COVID-19 has significantly changed the nature of consumer behaviour, increasing the strain on supply chains and wiping out traditional seasonal demand patterns – which means that the pandemic is playing havoc with polyethylene terephthalate (PET), the most commonly used plastic to package bottled water, soft drinks, and food products.
According to a new report from Susan Mair, petrochemical analyst at Houston-based market research firm ICIS, demand for PET has traditionally followed a cyclical, fairly predictable pattern. “PET resin demand typically exhibits seasonal patterns,” Mair said. “In Q2 as temperatures begin to rise and the European holiday season begins, the demand for PET resin increases. Bottled water and soft drink sales increase in line with warm, dry weather and convertors will stock up on resin ahead of the expected peak in sales.
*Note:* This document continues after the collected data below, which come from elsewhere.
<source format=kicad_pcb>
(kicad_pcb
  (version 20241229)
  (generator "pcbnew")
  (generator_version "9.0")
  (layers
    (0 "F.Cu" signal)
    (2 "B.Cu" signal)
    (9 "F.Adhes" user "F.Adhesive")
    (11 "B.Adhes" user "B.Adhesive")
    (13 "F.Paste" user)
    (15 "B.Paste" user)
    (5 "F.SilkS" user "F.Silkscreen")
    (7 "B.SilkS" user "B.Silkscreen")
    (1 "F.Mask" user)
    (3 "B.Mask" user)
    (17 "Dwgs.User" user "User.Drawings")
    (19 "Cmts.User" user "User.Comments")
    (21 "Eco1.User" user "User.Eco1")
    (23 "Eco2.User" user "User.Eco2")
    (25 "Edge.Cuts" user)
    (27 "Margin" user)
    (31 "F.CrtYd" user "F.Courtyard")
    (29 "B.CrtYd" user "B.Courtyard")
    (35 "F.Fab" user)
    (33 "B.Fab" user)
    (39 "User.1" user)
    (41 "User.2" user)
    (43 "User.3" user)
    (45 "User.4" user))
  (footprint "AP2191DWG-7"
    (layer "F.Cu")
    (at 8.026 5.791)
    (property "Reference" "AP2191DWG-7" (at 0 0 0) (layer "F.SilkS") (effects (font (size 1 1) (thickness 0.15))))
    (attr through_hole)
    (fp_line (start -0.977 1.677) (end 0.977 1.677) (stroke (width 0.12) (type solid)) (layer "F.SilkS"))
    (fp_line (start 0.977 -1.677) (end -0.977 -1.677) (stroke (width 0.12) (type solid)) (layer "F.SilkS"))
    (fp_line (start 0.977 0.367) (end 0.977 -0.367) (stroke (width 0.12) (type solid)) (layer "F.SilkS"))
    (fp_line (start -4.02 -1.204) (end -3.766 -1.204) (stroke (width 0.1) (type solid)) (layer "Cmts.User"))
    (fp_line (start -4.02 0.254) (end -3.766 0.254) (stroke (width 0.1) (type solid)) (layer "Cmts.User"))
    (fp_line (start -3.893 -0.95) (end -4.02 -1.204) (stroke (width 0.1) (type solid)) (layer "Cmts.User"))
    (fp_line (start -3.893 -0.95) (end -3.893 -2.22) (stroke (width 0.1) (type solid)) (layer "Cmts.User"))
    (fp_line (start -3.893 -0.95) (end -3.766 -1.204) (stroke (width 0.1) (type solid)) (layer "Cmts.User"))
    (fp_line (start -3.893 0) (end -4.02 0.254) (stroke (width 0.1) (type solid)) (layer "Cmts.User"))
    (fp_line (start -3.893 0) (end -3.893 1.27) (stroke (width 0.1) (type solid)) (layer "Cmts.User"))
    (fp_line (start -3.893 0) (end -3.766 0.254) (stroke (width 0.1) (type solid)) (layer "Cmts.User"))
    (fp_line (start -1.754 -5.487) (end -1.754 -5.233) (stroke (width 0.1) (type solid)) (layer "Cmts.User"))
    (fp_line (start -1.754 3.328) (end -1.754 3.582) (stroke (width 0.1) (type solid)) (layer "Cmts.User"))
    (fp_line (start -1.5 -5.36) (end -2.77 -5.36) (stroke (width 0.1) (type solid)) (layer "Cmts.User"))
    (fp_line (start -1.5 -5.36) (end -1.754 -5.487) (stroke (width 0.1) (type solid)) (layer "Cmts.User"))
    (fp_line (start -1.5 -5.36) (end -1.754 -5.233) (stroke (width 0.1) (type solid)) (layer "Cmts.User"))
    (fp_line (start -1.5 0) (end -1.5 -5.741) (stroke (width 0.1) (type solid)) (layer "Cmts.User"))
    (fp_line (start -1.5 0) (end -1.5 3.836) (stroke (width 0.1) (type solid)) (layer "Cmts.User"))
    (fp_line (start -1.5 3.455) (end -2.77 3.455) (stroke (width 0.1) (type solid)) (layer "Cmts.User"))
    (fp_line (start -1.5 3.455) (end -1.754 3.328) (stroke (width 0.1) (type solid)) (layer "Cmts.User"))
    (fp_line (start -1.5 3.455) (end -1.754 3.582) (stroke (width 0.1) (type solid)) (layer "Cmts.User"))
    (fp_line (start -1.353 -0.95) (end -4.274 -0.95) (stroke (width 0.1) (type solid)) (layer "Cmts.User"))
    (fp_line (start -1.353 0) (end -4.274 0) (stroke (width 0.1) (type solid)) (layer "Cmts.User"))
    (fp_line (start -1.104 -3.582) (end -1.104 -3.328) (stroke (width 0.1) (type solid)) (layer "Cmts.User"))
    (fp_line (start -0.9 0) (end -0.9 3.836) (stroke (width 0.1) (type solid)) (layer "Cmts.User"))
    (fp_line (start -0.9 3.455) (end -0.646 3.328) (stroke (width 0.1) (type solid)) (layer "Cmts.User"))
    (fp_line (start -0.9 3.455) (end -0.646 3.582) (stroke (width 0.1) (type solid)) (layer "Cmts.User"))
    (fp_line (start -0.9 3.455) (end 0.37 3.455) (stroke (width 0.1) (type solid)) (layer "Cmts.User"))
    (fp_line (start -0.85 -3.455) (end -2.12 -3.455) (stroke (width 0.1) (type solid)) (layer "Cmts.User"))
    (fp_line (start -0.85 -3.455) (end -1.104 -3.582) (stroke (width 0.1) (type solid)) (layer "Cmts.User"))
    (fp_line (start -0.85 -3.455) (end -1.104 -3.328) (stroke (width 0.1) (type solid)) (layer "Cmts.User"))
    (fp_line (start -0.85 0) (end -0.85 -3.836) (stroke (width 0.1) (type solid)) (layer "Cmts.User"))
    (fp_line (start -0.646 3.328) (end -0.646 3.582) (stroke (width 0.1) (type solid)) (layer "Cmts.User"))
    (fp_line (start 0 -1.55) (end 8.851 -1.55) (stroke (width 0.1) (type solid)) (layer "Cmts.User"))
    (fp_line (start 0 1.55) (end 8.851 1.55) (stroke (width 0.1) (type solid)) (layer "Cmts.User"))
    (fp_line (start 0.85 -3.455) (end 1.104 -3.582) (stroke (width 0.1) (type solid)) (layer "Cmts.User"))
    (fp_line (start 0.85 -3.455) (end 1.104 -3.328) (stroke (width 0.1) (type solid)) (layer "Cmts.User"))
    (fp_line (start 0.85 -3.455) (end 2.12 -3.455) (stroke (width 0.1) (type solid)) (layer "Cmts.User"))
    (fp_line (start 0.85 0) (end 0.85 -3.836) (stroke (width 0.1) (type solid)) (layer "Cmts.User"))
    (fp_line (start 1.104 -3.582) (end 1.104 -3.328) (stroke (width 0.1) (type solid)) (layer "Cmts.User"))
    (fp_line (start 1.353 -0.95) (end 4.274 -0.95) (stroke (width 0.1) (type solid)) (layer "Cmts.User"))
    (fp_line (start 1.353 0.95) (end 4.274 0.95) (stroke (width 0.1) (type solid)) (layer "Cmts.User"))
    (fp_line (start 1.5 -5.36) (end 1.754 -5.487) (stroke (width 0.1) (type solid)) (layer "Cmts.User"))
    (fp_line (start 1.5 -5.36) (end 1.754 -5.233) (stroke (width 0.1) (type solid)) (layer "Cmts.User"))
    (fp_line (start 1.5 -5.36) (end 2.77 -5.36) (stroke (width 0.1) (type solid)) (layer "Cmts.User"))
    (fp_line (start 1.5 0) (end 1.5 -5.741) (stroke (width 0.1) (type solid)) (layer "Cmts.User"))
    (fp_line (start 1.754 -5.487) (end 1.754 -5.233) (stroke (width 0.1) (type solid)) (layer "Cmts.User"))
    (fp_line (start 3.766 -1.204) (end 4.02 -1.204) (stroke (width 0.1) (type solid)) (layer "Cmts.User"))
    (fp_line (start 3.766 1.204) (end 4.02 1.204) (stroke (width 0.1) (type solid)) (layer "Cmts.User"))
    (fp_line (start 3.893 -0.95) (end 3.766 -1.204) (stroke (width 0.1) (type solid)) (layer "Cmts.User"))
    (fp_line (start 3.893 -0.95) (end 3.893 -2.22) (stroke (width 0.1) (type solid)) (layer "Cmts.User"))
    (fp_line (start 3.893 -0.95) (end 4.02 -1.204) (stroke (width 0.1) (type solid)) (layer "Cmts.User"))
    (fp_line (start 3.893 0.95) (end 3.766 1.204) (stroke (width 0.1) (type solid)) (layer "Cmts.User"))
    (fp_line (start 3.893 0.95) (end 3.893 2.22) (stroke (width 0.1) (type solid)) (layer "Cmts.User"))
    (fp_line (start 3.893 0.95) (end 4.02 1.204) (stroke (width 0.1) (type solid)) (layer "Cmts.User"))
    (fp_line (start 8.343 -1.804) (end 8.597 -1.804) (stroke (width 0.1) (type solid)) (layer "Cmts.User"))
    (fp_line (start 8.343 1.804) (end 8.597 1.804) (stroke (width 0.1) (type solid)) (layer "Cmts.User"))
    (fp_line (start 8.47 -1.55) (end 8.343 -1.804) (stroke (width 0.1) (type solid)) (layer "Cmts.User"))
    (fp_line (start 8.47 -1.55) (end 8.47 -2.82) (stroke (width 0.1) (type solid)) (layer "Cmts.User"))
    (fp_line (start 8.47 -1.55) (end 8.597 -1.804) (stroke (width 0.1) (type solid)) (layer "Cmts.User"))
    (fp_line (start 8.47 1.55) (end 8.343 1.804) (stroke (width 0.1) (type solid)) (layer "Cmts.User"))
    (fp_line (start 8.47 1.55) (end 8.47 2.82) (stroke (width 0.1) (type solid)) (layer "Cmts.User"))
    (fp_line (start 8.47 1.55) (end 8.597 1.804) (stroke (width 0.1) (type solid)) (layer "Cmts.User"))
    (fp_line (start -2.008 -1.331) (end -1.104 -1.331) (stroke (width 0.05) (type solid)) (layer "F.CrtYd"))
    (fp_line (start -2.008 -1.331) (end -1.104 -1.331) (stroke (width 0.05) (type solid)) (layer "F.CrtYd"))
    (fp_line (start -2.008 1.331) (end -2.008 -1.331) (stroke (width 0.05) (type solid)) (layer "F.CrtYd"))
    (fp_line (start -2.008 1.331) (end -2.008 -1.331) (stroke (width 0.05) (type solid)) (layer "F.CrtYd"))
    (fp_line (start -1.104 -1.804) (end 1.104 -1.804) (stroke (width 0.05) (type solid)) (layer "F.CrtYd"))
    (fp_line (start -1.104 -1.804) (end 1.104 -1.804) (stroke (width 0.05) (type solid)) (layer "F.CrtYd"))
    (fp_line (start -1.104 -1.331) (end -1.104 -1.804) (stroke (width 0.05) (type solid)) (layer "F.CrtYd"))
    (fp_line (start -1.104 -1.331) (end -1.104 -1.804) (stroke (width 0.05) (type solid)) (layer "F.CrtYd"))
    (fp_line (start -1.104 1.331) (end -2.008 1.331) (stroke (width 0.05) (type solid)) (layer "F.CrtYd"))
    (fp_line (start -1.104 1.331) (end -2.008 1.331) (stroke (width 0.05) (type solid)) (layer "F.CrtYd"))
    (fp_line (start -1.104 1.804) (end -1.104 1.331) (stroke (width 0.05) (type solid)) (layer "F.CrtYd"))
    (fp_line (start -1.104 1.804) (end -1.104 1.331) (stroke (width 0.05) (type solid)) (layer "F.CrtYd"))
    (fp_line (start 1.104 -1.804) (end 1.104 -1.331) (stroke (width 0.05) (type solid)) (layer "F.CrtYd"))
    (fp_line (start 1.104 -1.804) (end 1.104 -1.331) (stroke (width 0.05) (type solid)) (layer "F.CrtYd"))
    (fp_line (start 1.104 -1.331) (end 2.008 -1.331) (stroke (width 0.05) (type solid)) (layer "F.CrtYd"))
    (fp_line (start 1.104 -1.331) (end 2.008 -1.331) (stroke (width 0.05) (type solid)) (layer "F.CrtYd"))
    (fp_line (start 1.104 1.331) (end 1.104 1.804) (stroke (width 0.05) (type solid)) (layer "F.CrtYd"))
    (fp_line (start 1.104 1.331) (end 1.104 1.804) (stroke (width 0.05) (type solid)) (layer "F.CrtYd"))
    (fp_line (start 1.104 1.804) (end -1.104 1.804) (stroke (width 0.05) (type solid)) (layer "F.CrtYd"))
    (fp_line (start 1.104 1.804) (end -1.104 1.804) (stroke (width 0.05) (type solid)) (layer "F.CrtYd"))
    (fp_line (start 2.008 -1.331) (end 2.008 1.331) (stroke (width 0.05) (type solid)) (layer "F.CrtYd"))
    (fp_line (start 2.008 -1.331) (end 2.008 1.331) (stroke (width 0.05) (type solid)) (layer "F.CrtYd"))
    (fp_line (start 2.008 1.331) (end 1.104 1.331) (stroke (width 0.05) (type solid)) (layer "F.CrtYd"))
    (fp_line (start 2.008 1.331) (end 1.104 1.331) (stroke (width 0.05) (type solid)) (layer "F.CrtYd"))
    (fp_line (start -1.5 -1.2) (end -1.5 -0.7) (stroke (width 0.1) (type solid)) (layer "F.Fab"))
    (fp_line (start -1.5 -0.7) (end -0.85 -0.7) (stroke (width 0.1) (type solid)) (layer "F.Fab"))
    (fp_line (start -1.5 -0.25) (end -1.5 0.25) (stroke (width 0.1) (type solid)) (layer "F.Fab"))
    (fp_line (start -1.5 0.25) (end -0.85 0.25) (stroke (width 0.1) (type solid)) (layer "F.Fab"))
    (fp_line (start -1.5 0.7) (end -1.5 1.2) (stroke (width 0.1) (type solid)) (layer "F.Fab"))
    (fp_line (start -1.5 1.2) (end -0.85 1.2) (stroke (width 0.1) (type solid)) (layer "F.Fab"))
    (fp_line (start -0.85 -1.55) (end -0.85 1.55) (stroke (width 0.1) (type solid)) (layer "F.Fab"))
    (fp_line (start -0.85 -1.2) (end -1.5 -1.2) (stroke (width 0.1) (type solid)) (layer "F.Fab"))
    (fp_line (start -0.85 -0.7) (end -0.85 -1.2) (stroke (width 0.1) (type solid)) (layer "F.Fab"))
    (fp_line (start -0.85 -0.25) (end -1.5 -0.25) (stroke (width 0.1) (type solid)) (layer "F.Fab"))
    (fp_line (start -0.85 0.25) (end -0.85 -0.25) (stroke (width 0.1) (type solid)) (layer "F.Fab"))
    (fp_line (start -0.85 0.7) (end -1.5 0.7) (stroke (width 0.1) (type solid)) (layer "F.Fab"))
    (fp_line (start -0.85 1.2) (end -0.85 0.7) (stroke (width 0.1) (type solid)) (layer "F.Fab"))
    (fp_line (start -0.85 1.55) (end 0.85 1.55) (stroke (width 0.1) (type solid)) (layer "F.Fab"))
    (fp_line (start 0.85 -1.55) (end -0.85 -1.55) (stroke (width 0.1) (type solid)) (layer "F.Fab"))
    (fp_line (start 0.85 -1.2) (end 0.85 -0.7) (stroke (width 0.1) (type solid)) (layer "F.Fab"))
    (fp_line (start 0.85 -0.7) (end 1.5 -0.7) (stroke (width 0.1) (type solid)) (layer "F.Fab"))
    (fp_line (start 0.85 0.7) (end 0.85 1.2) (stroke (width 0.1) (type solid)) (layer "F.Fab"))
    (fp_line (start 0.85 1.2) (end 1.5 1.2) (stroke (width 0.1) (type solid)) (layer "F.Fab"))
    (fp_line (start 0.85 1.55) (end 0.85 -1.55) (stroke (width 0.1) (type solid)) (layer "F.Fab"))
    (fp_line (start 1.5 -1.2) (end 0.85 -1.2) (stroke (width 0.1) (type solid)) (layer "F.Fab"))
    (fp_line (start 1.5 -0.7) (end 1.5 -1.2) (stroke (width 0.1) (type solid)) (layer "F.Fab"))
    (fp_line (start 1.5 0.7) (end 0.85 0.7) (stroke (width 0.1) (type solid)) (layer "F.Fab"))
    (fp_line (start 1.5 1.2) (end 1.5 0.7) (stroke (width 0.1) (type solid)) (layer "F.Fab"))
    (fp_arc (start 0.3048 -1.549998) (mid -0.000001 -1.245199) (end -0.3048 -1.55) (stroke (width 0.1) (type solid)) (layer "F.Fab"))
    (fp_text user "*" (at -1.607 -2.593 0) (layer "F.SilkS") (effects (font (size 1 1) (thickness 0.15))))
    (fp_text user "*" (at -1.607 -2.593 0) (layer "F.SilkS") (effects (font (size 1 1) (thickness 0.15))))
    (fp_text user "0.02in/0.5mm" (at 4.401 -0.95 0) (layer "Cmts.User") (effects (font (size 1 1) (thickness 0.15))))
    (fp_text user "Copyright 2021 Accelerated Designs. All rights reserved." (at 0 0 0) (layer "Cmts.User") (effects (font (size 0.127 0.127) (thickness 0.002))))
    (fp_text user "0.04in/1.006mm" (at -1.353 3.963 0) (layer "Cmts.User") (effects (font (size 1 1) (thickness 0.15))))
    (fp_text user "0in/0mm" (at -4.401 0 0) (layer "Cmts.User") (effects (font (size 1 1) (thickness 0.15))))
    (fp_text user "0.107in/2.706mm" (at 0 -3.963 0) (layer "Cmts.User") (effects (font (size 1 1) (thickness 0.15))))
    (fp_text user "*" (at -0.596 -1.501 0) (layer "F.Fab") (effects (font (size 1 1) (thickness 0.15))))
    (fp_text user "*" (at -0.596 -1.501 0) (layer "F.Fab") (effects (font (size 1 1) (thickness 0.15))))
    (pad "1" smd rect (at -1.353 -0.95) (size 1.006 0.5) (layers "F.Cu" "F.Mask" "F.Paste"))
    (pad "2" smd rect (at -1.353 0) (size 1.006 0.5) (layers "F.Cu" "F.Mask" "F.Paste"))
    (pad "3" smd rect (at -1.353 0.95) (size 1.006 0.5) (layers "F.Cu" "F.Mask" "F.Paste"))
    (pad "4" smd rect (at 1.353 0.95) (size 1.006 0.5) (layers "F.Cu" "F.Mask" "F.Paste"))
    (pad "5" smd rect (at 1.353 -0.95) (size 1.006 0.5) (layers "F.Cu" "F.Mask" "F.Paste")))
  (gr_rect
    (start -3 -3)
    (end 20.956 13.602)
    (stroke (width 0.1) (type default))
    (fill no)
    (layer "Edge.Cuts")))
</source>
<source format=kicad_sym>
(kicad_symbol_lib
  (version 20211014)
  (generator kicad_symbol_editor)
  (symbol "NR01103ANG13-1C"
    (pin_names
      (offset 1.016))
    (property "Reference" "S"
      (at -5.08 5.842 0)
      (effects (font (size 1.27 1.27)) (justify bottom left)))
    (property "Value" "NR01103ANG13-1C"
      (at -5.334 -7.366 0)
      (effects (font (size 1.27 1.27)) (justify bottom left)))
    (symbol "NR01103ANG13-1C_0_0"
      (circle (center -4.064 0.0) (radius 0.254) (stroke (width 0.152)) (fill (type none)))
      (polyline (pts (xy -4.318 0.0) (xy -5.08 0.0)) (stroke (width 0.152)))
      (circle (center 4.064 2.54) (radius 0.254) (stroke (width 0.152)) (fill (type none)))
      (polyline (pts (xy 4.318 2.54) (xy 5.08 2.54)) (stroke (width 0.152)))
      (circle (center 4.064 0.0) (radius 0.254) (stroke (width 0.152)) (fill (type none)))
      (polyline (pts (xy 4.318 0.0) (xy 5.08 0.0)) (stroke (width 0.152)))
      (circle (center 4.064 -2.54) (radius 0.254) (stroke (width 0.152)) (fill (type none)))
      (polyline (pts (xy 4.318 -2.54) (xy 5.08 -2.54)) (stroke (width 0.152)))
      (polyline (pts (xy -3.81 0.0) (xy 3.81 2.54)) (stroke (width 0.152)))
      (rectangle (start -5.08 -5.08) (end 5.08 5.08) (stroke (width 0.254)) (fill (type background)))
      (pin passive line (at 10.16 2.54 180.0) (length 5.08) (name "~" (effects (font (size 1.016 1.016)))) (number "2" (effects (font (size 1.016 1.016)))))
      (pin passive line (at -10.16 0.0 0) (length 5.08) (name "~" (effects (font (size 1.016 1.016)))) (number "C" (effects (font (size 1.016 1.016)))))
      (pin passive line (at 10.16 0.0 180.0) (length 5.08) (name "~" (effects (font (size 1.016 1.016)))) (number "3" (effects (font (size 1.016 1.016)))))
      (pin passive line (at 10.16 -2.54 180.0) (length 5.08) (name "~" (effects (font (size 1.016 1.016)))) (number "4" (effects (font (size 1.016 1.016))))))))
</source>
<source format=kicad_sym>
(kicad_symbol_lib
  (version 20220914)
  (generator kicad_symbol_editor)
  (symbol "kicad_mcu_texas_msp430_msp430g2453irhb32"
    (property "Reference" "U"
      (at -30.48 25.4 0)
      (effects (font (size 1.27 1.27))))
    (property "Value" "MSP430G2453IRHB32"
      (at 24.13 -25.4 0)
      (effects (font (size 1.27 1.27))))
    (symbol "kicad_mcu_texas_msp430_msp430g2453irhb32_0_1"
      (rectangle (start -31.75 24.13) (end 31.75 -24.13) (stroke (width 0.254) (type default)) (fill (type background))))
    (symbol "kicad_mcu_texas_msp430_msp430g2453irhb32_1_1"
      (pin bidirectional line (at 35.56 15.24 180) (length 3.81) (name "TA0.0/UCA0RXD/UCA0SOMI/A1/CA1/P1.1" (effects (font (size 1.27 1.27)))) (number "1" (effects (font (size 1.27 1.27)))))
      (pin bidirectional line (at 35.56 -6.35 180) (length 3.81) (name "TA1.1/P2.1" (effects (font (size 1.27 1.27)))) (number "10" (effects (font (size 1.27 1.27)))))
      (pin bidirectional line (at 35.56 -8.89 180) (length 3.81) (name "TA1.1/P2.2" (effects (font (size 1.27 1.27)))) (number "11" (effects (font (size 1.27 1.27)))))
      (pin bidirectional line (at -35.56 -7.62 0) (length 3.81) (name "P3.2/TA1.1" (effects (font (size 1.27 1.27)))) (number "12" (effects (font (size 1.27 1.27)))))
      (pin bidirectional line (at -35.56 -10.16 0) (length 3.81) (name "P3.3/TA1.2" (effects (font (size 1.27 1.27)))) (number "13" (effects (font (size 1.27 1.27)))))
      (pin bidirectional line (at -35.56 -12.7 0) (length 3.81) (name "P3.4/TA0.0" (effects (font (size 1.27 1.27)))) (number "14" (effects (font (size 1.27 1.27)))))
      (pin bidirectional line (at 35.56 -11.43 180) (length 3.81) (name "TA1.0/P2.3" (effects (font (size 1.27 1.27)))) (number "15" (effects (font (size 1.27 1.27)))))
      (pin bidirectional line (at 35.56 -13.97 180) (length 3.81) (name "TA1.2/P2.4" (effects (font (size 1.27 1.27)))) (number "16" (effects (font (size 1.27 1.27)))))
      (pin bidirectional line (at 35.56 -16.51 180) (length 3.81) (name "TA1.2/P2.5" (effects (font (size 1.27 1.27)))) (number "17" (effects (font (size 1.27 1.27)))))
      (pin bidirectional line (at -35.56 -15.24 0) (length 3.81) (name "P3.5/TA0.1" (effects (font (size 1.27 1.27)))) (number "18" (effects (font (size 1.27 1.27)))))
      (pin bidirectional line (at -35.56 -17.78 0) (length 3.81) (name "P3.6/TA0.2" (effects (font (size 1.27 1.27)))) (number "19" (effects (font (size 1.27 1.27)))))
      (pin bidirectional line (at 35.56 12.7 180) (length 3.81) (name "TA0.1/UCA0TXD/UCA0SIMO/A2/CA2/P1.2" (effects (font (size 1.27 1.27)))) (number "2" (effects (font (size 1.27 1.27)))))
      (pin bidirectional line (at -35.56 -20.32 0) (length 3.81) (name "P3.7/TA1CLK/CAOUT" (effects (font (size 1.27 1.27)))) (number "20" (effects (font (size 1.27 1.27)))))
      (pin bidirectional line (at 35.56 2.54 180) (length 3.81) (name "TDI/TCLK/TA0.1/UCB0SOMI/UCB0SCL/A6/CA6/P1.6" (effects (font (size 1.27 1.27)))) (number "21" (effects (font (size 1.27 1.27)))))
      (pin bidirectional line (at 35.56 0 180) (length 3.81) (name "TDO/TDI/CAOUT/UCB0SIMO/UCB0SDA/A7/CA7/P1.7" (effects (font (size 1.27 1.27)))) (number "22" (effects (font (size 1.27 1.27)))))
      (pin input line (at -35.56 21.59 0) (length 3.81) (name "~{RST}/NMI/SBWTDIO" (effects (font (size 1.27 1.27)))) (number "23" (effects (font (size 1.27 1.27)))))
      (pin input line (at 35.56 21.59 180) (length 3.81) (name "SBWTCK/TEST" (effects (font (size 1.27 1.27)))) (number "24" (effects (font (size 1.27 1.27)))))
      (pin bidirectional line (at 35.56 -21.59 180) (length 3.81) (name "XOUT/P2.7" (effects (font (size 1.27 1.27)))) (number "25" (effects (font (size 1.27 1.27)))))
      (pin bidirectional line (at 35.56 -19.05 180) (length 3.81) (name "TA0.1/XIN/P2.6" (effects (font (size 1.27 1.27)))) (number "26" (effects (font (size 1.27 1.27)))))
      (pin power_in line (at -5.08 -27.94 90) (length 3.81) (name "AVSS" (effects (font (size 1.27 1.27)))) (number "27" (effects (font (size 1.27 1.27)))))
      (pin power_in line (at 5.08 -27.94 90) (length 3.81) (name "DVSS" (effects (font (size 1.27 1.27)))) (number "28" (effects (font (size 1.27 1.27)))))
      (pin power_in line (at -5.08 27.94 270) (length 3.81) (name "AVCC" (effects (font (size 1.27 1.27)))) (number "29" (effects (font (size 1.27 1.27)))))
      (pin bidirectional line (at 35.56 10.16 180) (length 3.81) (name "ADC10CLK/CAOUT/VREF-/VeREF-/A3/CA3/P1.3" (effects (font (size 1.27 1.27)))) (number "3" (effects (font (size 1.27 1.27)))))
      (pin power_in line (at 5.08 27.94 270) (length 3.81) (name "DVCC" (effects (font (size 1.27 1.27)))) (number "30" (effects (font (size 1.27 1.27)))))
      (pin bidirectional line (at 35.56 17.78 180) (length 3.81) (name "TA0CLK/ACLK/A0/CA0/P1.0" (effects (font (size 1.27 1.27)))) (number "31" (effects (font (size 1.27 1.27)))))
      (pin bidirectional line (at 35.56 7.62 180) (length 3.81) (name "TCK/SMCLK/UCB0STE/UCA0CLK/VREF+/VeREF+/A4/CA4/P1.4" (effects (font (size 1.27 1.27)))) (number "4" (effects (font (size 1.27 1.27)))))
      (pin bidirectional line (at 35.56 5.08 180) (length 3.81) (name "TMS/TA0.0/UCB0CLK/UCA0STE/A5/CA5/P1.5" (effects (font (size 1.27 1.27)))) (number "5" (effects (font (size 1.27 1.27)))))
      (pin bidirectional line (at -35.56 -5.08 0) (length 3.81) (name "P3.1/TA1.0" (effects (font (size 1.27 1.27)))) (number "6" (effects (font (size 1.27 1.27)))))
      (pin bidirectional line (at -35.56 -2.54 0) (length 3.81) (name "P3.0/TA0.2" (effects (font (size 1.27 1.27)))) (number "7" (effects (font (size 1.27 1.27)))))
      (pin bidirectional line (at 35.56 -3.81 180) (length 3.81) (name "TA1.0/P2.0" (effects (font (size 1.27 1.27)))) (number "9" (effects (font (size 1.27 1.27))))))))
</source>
Demand is often weakest in Q1 when temperatures are at their lowest and the demand from the festive period wanes.”
But the pandemic is changing this predictable PET pattern. “Many buyers’ inventories were high and demand for domestic material was lacking, with many producers forced to reduce operating rates,” Mair said. “2020 is guaranteed to be a turbulent year for most markets and PET resin is not exempt.”
Q1 trade flows into Europe are already indicative of the disruption caused by COVID-19. “Exports from Asia into Europe are far below those of 2019,” Mair said. “This cannot be solely attributed to logistics and shipping disruption in Asia but also the fact that the price spread over Asian PET resin has continued to reduce over the last 12 months.” Although virgin PET resin prices remain at all-time lows, Mair writes, it does appear that European producers are seeing some positive repercussions as demand returns for domestic production as buyers look to shorten their supply chains, removing a degree of uncertainty in this volatile market.
“Lockdowns were widely implemented across Europe in March as the coronavirus pandemic worsened,” Mair said. “The initial implication for PET resin was a spike in demand as populations stocked up on food, beverages and household products. PET resin price initially remained afloat against a backdrop of crashing crude oil and plummeting feedstock costs.”
By April, Mair notes, lockdowns and restrictions remained in place for the majority of Europe and the demand for PET resin had dampened. “Populations were restricted, not only to their country of residence but their own homes,” she said. “The growth in tourism which had seen a positive start to the year had halted. Countries closed their borders and enforced quarantine became a reality for any border crossings. The price decline in the feedstocks and the weakened downstream demand now filtered into the European PET resin price.”
Uncertainty surrounding summer vacations and the steep drop in air travel will further exacerbate the decline in consumption of PET-packaged products, Mair said. “With tourism being significantly reduced since mid-March it is almost inevitable that there will be no ‘normal’ holiday season in 2020,” she said. “PET resin demand is expected to be reduced year on year in tourist heavy areas in 2020.”
According to Mair, countries that can expect to see some sizeable demand return as holidays are taken in the home country as opposed to outside their borders include the Netherlands, Germany, Belgium and Denmark. “In contrast the countries which usually attract substantial foreign tourism, and will not in 2020 include predictably Spain, Italy, Greece, Portugal, Croatia, and Malta,” she said. “Demand for PET resin in these countries is expected to decline versus 2019.”
And this will have an impact on PET recycling rates, Mair notes. “Any decline in beverage consumption is a reduction in bottles available for collection,” Mair said. Meanwhile, people staying near to home results in elevated domestic consumption. “This suggests that those countries which operate collection systems that typically produce the highest collection rates will increase the volumes collected, such as Germany and those with deposit return schemes,” Mair said.